Dans la tradition du droit romain est vernaculaire tout ce qui est produit pour la consommation
propre, tout ce qui n’est pas destiné au marché. Ce que l’on désigne par “architecture
vernaculaire” est la construction, en milieu rural ou en périphérie de ville, de bâtiments,
sans maître d’oeuvre ni architecte (en autoconstruction), qui utilise les ressources
et les méthodes disponibles localement pour répondre aux besoins locaux.
Dans le champ de l’architecture et de son histoire, l’architecture vernaculaire a été longtemps
tenue à l’écart, dépourvue d’auteur identifié. En s’appuyant sur une solide armature
théorique qui convoque Adolf Loos, Leberecht Migge, Ivan Illich et André Gorz, cet
ouvrage part d’une critique radicale de l’architecture ordinaire et extraordinaire produite
par l’industrie globale de la construction et se propose d’examiner les circonstances dans
lesquelles, un peu partout dans le monde, émerge une alternative qu’il voit comme une
“nouvelle architecture vernaculaire”. Par son titre, il évoque un précédent parmi les
manifestes d’architecture: celui qui, en 1977, avait marqué la montée du mouvement
postmoderne, Learning from Las Vegas. Il se propose de chercher des réponses aux défis
que constituent les inégalités et la crise dramatique du logement qui affectent un tiers de
l’humanité. L’examen attentif de nombreux exemples d’architectures traditionnelles permet
de vérifier l’idée selon laquelle l’art de bâtir, particulièrement celui de bâtir des logements,
ne saurait être la prérogative d’une caste de spécialistes, encore moins celle d’une
industrie dont l’objectif principal est la maximisation du profit.
Les architectures traditionnelles révèlent une magnifique diversité, mettent en évidence
des pratiques sociales d’une immense richesse et recourent à quantité de matériaux.

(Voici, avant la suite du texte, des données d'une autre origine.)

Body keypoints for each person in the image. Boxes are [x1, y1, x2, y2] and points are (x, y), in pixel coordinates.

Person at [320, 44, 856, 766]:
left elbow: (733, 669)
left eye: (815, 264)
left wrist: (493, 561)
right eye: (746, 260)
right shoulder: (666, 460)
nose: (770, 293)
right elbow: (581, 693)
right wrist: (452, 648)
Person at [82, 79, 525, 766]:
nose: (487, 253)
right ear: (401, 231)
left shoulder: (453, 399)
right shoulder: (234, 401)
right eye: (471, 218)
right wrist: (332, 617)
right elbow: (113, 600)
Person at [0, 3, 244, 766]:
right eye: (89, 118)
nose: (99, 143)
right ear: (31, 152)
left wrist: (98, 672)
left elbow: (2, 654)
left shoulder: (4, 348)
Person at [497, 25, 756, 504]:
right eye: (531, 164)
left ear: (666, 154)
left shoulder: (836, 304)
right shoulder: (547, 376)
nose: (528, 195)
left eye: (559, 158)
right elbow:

Elles constituent un stock de connaissances, de maîtrises de techniques et de matériaux
qu’il serait dommage de négliger. Leur examen conduit l’auteur à s’intéresser à quelques
pratiques contemporaines spécialement remarquables et exemplaires, que ce soit dans
le domaine de la participation des usagers (Carin Smuts, Afrique du Sud), de la disponibilité
de matériaux très économiques et abondants (Simón Vélez, Colombie), de la redécouverte
et de la valorisation des savoir-faire ancestraux (Bijoy Jain, Mumbai) ou du rôle
spécifique des femmes (Hollmén-Reuter-Sandman, Finlande).